● TO BE DONE:
Convert the rows between the one containing "state / province: Alta Verapaz" and the one containing "catalogue / barcode: US 227580", inclusive, into a numbered list, omitting any blank lines.

Dataset excerpts

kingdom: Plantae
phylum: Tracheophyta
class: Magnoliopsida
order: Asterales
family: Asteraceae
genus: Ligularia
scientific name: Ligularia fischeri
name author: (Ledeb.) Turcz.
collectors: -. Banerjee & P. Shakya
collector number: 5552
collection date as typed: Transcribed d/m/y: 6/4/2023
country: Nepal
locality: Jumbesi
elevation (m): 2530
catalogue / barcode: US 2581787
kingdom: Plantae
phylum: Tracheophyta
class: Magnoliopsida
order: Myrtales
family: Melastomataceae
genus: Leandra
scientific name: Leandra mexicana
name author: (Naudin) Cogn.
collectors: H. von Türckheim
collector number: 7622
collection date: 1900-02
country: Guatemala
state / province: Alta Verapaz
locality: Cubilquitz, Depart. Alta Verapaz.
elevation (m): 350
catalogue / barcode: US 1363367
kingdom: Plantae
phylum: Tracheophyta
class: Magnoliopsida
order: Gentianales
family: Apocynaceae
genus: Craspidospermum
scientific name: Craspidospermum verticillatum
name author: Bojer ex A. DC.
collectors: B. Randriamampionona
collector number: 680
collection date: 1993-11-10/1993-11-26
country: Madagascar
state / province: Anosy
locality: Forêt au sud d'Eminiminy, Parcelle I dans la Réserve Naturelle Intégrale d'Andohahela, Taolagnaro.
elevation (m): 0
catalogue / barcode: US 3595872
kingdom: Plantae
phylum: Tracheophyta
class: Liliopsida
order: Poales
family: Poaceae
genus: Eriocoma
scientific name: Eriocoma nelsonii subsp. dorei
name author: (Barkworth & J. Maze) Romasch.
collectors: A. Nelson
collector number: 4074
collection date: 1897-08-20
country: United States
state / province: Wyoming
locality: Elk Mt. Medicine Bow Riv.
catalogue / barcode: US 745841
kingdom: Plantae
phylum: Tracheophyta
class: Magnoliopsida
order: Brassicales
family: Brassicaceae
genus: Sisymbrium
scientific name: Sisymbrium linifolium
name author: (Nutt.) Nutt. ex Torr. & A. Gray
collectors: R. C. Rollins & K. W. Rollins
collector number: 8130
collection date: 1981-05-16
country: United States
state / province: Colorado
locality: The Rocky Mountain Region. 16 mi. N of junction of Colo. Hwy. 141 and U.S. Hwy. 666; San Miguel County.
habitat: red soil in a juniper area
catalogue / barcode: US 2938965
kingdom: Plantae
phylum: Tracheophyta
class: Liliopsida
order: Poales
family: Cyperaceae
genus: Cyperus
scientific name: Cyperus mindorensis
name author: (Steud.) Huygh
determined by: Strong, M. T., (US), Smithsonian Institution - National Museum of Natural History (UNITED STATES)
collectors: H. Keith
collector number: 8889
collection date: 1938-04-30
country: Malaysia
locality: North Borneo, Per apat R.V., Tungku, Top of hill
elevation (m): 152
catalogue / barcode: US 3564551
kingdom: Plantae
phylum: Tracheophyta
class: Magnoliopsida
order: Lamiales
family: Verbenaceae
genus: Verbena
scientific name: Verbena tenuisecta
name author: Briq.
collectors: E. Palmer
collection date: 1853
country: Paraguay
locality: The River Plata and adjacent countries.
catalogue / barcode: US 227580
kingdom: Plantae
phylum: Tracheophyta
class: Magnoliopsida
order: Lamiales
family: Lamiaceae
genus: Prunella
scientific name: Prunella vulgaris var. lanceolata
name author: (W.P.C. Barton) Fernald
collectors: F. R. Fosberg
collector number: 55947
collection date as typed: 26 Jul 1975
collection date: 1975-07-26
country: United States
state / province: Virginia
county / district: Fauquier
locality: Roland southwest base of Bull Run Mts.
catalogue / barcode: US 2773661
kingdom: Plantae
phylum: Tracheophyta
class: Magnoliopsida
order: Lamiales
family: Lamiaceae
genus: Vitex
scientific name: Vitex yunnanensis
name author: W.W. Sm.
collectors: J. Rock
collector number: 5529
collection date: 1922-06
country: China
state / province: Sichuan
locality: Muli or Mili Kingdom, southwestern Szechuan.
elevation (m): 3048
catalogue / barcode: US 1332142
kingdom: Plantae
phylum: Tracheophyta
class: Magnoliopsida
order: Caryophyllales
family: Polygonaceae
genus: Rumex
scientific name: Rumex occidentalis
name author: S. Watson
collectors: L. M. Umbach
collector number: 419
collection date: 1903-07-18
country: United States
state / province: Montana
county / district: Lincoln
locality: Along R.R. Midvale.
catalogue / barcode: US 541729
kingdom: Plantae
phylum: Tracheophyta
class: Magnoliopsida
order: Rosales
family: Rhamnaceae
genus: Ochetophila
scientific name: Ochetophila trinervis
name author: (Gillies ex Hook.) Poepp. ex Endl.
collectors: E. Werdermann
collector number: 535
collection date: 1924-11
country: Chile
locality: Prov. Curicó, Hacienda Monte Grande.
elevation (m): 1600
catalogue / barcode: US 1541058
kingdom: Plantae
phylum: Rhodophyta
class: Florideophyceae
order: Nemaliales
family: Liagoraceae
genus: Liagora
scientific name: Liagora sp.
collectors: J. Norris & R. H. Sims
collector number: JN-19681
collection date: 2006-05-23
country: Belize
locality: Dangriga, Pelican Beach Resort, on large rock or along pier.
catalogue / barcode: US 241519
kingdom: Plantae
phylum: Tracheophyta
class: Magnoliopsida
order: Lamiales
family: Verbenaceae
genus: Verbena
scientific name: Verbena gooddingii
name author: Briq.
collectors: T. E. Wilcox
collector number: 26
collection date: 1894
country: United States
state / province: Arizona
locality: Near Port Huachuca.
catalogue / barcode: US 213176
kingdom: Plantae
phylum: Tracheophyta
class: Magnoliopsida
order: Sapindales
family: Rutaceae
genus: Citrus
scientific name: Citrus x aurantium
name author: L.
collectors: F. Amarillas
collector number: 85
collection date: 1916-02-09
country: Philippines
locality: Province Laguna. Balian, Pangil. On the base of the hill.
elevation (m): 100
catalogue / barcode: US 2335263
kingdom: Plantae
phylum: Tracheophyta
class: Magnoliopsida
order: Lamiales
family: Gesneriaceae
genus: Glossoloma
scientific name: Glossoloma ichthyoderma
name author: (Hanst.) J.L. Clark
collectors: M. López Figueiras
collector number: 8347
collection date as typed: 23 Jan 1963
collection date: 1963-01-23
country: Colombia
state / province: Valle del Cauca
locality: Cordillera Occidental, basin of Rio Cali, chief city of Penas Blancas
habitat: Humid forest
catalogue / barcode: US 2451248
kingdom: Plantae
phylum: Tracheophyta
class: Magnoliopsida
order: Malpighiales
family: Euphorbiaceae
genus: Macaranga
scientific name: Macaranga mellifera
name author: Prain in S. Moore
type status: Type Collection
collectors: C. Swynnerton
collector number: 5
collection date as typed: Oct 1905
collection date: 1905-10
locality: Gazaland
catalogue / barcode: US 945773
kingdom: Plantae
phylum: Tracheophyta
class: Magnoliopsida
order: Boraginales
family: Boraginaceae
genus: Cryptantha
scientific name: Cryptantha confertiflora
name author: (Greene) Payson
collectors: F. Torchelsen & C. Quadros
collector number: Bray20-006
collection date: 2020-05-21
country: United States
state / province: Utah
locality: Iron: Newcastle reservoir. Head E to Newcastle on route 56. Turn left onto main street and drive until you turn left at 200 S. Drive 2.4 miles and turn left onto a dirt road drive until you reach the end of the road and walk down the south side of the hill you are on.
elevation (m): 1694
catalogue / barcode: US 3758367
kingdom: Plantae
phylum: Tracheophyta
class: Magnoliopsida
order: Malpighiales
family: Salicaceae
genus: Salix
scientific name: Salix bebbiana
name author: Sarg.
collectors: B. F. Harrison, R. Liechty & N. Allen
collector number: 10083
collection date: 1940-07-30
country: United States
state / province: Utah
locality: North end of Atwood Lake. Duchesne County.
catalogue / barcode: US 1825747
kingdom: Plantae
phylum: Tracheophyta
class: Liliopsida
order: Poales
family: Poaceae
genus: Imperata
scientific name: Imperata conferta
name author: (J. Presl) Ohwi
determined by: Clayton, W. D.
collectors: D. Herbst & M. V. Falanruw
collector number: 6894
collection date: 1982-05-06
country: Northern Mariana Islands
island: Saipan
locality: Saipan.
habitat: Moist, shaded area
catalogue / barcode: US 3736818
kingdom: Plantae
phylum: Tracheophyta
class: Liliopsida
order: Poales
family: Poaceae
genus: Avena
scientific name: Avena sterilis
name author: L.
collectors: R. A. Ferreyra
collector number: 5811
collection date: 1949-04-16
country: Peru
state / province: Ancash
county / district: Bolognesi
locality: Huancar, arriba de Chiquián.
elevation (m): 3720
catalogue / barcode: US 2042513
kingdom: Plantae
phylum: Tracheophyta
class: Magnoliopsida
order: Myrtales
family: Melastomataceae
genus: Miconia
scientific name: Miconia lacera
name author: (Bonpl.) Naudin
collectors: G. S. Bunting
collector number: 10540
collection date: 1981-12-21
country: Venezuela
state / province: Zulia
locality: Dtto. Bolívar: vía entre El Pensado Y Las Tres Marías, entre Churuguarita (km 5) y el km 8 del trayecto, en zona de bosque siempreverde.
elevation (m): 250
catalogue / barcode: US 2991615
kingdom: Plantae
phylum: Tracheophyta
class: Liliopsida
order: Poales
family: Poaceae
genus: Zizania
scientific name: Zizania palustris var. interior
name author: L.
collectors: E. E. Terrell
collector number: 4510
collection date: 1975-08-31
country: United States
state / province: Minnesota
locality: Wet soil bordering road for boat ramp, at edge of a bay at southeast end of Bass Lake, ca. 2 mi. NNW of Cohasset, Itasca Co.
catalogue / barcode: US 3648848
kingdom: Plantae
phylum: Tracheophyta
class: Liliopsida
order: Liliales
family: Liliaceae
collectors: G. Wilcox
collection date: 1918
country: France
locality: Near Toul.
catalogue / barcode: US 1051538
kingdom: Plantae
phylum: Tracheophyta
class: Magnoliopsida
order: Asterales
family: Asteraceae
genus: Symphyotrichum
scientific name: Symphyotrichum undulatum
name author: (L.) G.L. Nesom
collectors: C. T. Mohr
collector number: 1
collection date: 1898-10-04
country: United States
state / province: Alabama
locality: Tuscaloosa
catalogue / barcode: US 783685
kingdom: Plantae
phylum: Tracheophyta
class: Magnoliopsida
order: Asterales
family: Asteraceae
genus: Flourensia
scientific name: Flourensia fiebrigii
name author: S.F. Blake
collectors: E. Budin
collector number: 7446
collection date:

● SOLUTION FOR THIS TASK:
1. state / province: Alta Verapaz
2. locality: Cubilquitz, Depart. Alta Verapaz.
3. elevation (m): 350
4. catalogue / barcode: US 1363367
5. kingdom: Plantae
6. phylum: Tracheophyta
7. class: Magnoliopsida
8. order: Gentianales
9. family: Apocynaceae
10. genus: Craspidospermum
11. scientific name: Craspidospermum verticillatum
12. name author: Bojer ex A. DC.
13. collectors: B. Randriamampionona
14. collector number: 680
15. collection date: 1993-11-10/1993-11-26
16. country: Madagascar
17. state / province: Anosy
18. locality: Forêt au sud d'Eminiminy, Parcelle I dans la Réserve Naturelle Intégrale d'Andohahela, Taolagnaro.
19. elevation (m): 0
20. catalogue / barcode: US 3595872
21. kingdom: Plantae
22. phylum: Tracheophyta
23. class: Liliopsida
24. order: Poales
25. family: Poaceae
26. genus: Eriocoma
27. scientific name: Eriocoma nelsonii subsp. dorei
28. name author: (Barkworth & J. Maze) Romasch.
29. collectors: A. Nelson
30. collector number: 4074
31. collection date: 1897-08-20
32. country: United States
33. state / province: Wyoming
34. locality: Elk Mt. Medicine Bow Riv.
35. catalogue / barcode: US 745841
36. kingdom: Plantae
37. phylum: Tracheophyta
38. class: Magnoliopsida
39. order: Brassicales
40. family: Brassicaceae
41. genus: Sisymbrium
42. scientific name: Sisymbrium linifolium
43. name author: (Nutt.) Nutt. ex Torr. & A. Gray
44. collectors: R. C. Rollins & K. W. Rollins
45. collector number: 8130
46. collection date: 1981-05-16
47. country: United States
48. state / province: Colorado
49. locality: The Rocky Mountain Region. 16 mi. N of junction of Colo. Hwy. 141 and U.S. Hwy. 666; San Miguel County.
50. habitat: red soil in a juniper area
51. catalogue / barcode: US 2938965
52. kingdom: Plantae
53. phylum: Tracheophyta
54. class: Liliopsida
55. order: Poales
56. family: Cyperaceae
57. genus: Cyperus
58. scientific name: Cyperus mindorensis
59. name author: (Steud.) Huygh
60. determined by: Strong, M. T., (US), Smithsonian Institution - National Museum of Natural History (UNITED STATES)
61. collectors: H. Keith
62. collector number: 8889
63. collection date: 1938-04-30
64. country: Malaysia
65. locality: North Borneo, Per apat R.V., Tungku, Top of hill
66. elevation (m): 152
67. catalogue / barcode: US 3564551
68. kingdom: Plantae
69. phylum: Tracheophyta
70. class: Magnoliopsida
71. order: Lamiales
72. family: Verbenaceae
73. genus: Verbena
74. scientific name: Verbena tenuisecta
75. name author: Briq.
76. collectors: E. Palmer
77. collection date: 1853
78. country: Paraguay
79. locality: The River Plata and adjacent countries.
80. catalogue / barcode: US 227580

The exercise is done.